In a new survey by the Neurological Alliance of 1672 people, surveyed between 9 and 20 June, the charity found that:

  • Over 7 in 10 people (72%) who responded said one or more of their NHS appointments had been delayed; in almost half of cases (47%), the cancelled appointment was with a neurologist (a specialist).
  • Almost 4 in 10 people (39%) due to see a neurologist was not given a future date for their delayed appointment.

The survey also revealed that almost a half of people surveyed (49%) had found the Government’s advice on shielding to be unclear, almost a third (31%) had experienced difficulty in accessing their normal food supplies and around a quarter (23%) had had difficulty obtaining their regular medication.

Many neurologists, specialist nurses and allied health professionals have been redeployed during the COVID-19 pandemic. Because of this and the risk of infection, almost all routine face-to-face neurology appointments have been delayed or cancelled. For many people with neurological conditions, this has meant they have not had the same level of support, for example, to prevent emergency admission to hospital, or had the therapies they need to manage their symptoms and/or reduce the progression of the condition. Others are struggling to get rehabilitation, which could leave their mobility and motor skills permanently affected.

For some, missing out on the right treatment at the right time can have life-changing consequences. For example, advanced drug therapies for Parkinson’s only have a short window during which they can be effective, so some people could already have lost their opportunity to have a life-changing therapy. Certain Disease Modifying Treatments (DMTs) for multiple sclerosis (MS), which reduce relapses and slow the progression of the condition – in some cases delaying the need for a wheelchair- have also been delayed or cancelled in some NHS clinics.
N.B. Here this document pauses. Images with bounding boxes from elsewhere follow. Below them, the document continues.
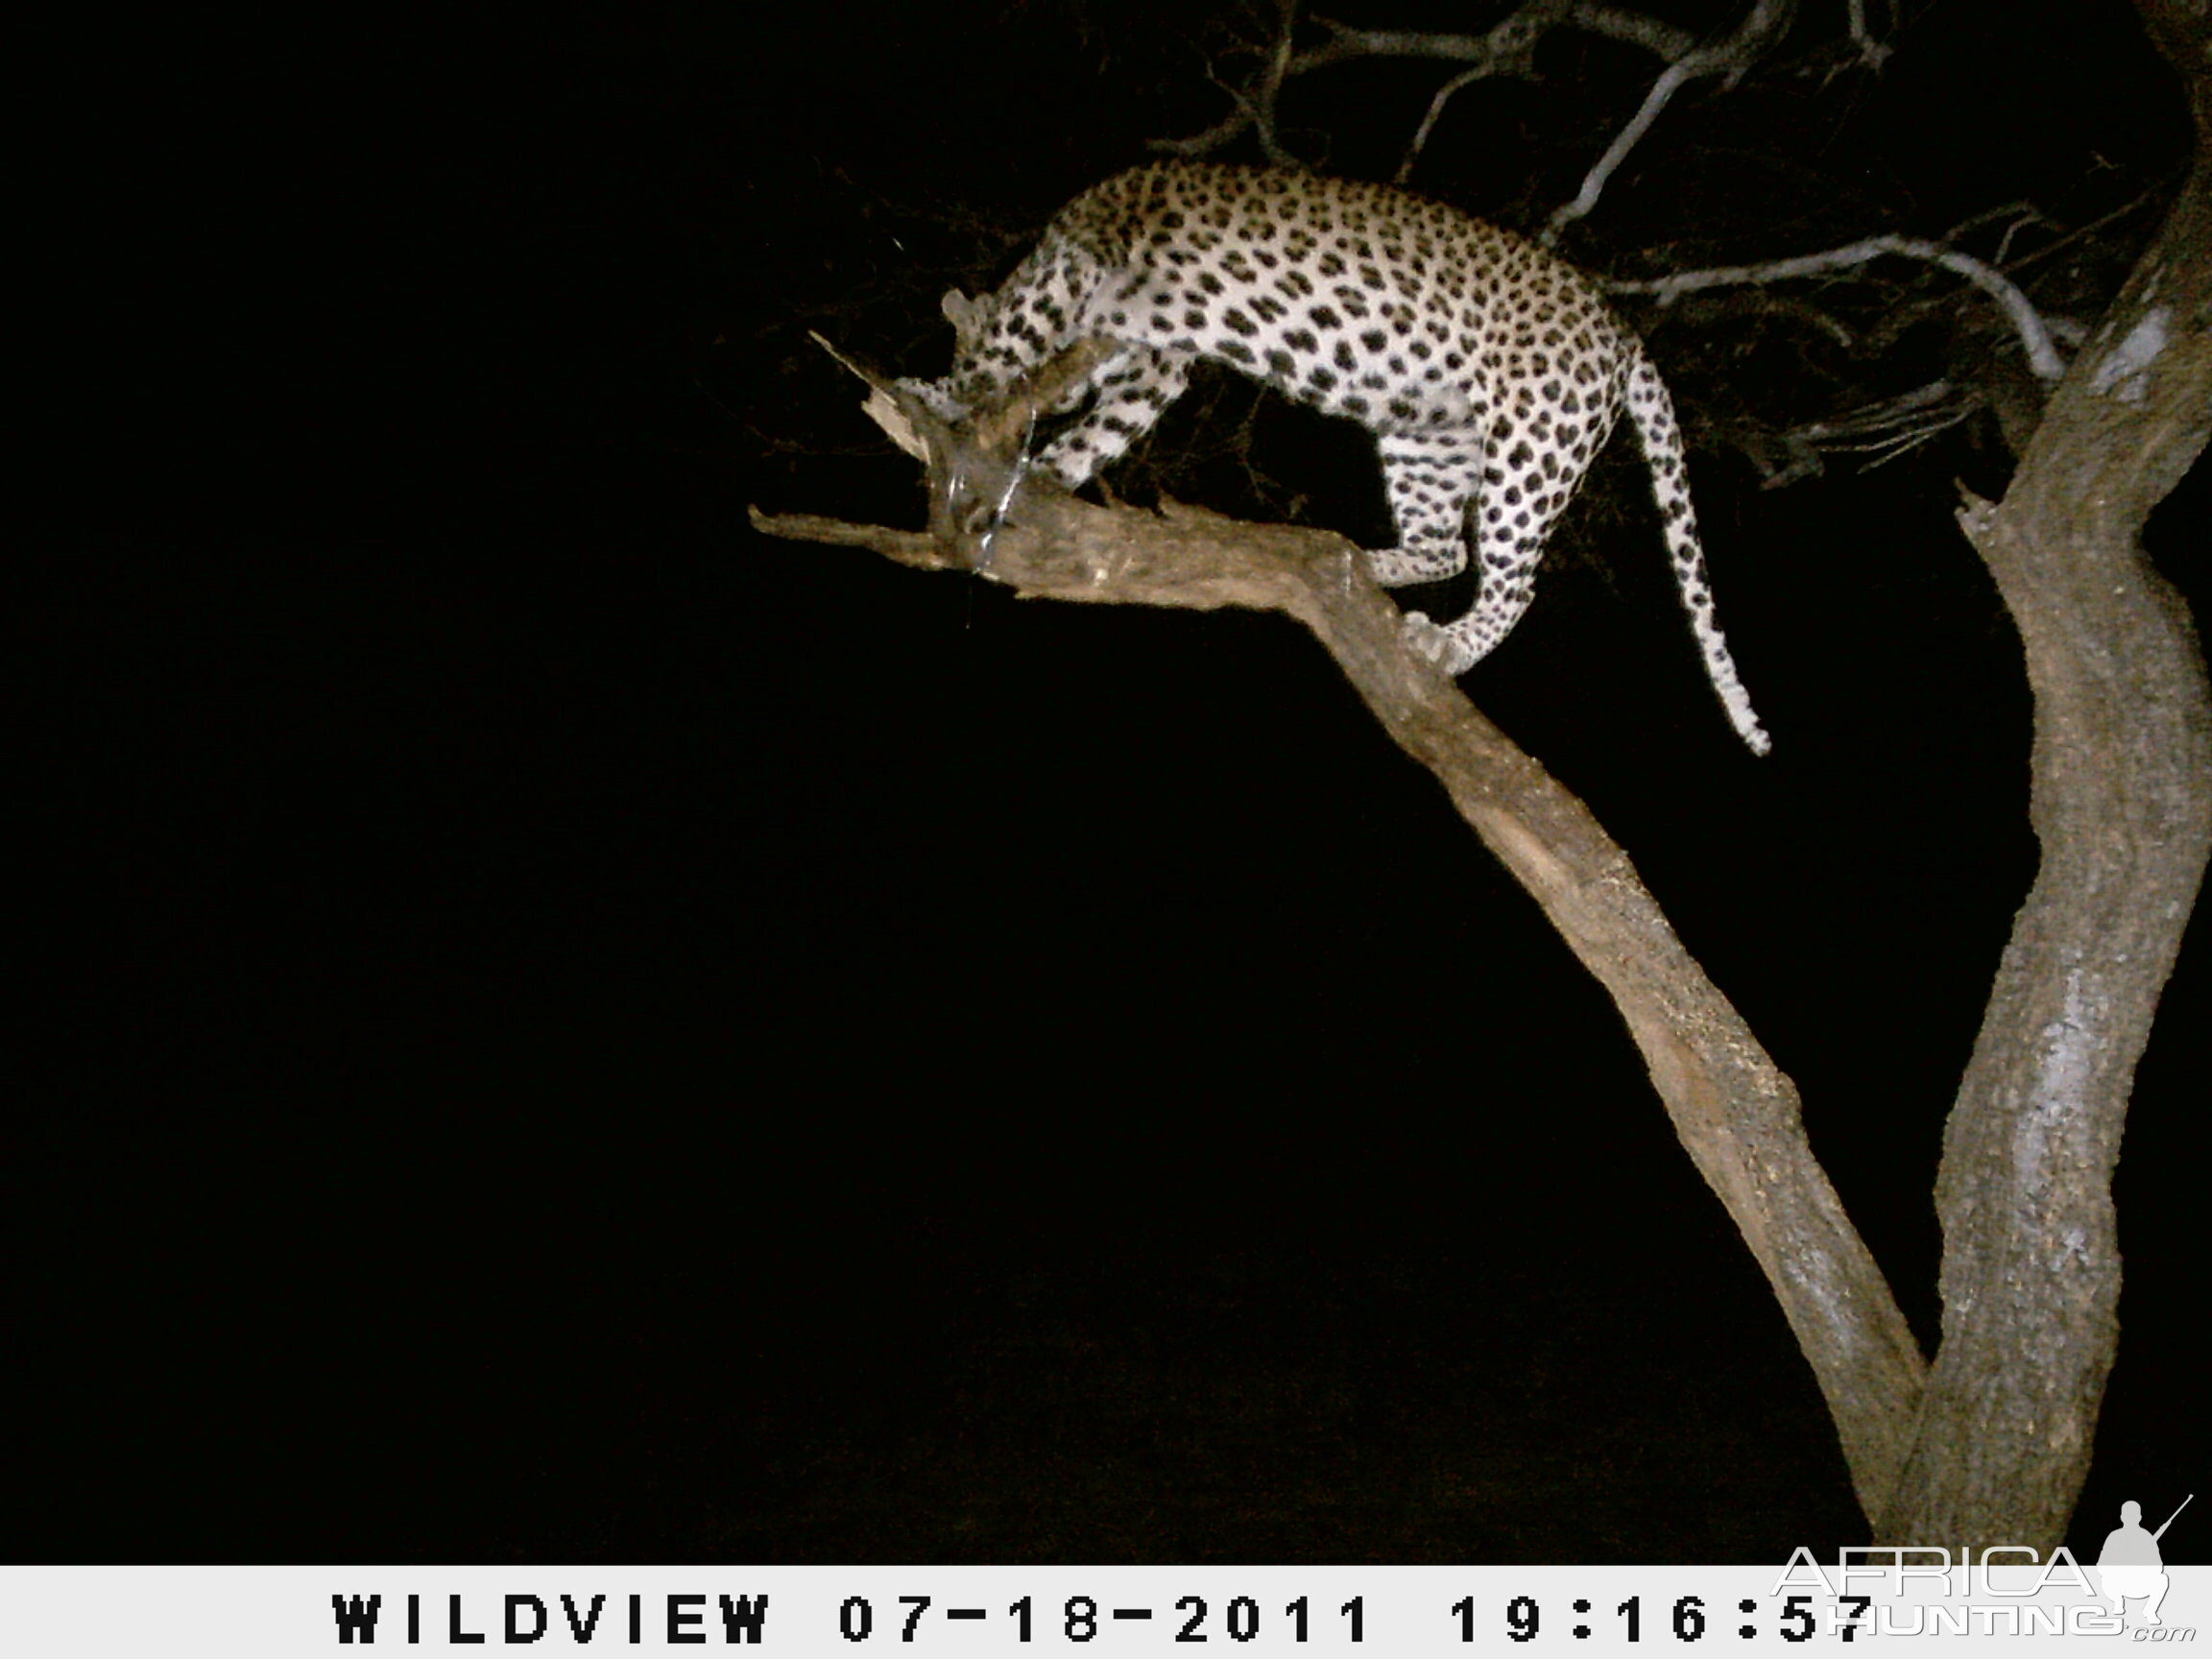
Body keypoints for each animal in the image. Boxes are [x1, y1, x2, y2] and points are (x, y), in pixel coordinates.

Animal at [889, 158, 1769, 756]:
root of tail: (1622, 333)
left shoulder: (1078, 271)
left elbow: (1005, 353)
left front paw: (936, 393)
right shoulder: (1153, 361)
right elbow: (1095, 431)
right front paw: (1038, 478)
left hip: (1533, 443)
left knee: (1515, 580)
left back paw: (1450, 642)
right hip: (1428, 436)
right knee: (1444, 546)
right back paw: (1361, 560)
Around 1 in 6 people now live with a neurological condition in England. By the end of 2020 it is estimated that, even without a second spike in COVID-19, there could be around 225,000 people on the waiting list for neurology appointments and 58,000 on the waiting list for neurosurgery appointments.

Georgina Carr, CEO of the Neurological Alliance, which represents more than 80 neurological organisations, said:

“While health and care professionals have done all they can to retain some contact with people with neurological conditions during this crisis, our survey clearly shows that people with suspected and confirmed neurological conditions are being left incomplete limbo whilst frontline services have been diverted to treat COVID-19 patients. This just isn’t acceptable and means thousands of people are not getting the life-changing treatment and support they so desperately need.

“People with neurological conditions must not be left in the dark any longer. We urge NHS England to set out its plans to ensure an immediate restart of services as soon as it is clinically safe to do so.”

Dr Ralph Gregory, Consultant neurologist and Trustee of the Neurological Alliance, said:

“With many neurology services already in a precarious position, this pandemic has created the perfect storm. The time people with neurological conditions have to wait to see a neurologist was already much too long due to the historically inadequate numbers of neurology consultants in the UK, compounded by the recent difficulty recruiting doctors from overseas.

To cope with the impact of COVID-19, all non-emergency hospital services were shut down so the backlog has increased further. Patient concerns about visiting hospitals and the reduced capacity caused by the requirement for PPE, social distancing and cleaning, have further impacted on the capacity available. Many people with neurological conditions will not be receiving the specialist support they require.”